The COVID-19 pandemic moved much of our everyday lives online. Everything from healthcare to education to entertainment to socializing now operated through a screen and we continue to operate in a heavily digitized world. Many 2SLGBTQIA+ organizations moved their services online at this time and while internet-based programming comes with many advantages for accessibility and visibility, there are still many risks for queer communities online. Unfortunately, anti-2SLGBTQIA+ harassment also made the jump to the online world and both digital and in-person queerphobia are on the rise in Canada.

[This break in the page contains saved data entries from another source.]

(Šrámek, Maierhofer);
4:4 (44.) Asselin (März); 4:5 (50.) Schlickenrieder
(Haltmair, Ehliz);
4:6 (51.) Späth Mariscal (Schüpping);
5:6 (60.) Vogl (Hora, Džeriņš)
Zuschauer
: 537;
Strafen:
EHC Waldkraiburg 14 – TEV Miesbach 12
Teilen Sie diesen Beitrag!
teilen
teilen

When the pandemic began in 2020, Stephanie Jonsson and Hannah Maitland founded the Ontario Digital Literacy and Access Network (ODLAN) to address some of the digital divide challenges that 2SLGBTQIA+ communities faced during the pandemic. 2SLGBTQIA+ older adults were especially vulnerable to social isolation and loneliness and often struggled to utilize the kinds of digital technologies that queer organizations now use to operate. To combat this isolation within queer communities, ODLAN created a database of free and easily accessible digital literacy resources and began connecting digital literacy and 2SLGBTQIA+ organizations so they could work together to create accessible and queer-inclusive digital services. Though there are now many more resources available to help queer communities access devices and learn about digital literacy, safety still remains a major concern.
Anti-2SLGBTQIA+ online hate campaigns threaten the democratic rights of 2SLGBTQIA+ people (Quintal, 2022; Tran, 2022). Anti-2SLGBTQIA+ sentiments spread through memes, GIFs, videos, and other digital media that depict 2SLGBTQIA+ people as potential predators and abusers (Quintal, 2022). For example, Transgender women are targeted in online anti-2SLGBTQIA+ propaganda by being “depicted as predators whose only motivation for transitioning is to access women’s spaces to victimize young girls” (Quintal, 2022). Derogatory depictions are circulated by anti-2SLGBTQIA+ groups and people who share them on popular social media sites like Instagram, TikTok, Facebook, and Twitter. According to the Canadian Anti-Hate Network, these tropes threaten 2SLGBTQIA+ communities by circulating online propaganda intended to discredit scientific knowledge supporting gender and sexual diversity. Online threats toward 2SLGBTQIA+ events in Canada have risen because of harmful anti-2SLGBTQIA+ rhetoric (Tran, 2022).
Even though ODLAN strives to serve as many people as possible with our digital literacy database, we have had to limit our social media presence to avoid harassment and keep our community safe. This is not a unique experience for 2SLGBTQIA+ groups and many of our peer organizations have also experienced online harassment, threats, and doxxing of their members. ODLAN Co-Founder Stephanie Jonsson reflected on the decision to limit the organization’s online exposure based on her experience managing social media pages for other 2SLGBTQIA+ organizations. She observed that boosted posts received “a flood of hate from folks who weren’t our target audience.” Since their launch, ODLAN has been intentional in their communications and knowledge mobilization methods to engage their core community and minimize negative attention.
Queerphobic harassment continues to escalate in Canada but there is still very little Canadian research on how this kind of cyber violence is impacting queer communities. ODLAN has decided to take action against online hate by initiating research with other Canadian 2SLGBTQIA+ organizations to explore how people working with queer organizations are experiencing and combating transphobic online hate. The Digital Citizenship Contribution Program supports projects that will strengthen Canada’s resilience against online harm and disinformation and they are supporting our project “Possible Practices for Protecting Organizations from Queerphobic Online Hate.” Once this research is complete and we have insight into what other organizations have done to combat online hate, ODLAN will be hosting educational workshops to foster a community discussion with 2SLGBTQIA+ organizational leaders on their experiences and preventative measures implemented for community and personal safety.
This project is funded by the Digital Citizenship Contribution program and is being completed with the support of Rainbow Faith and Freedom and Wisdom2Action.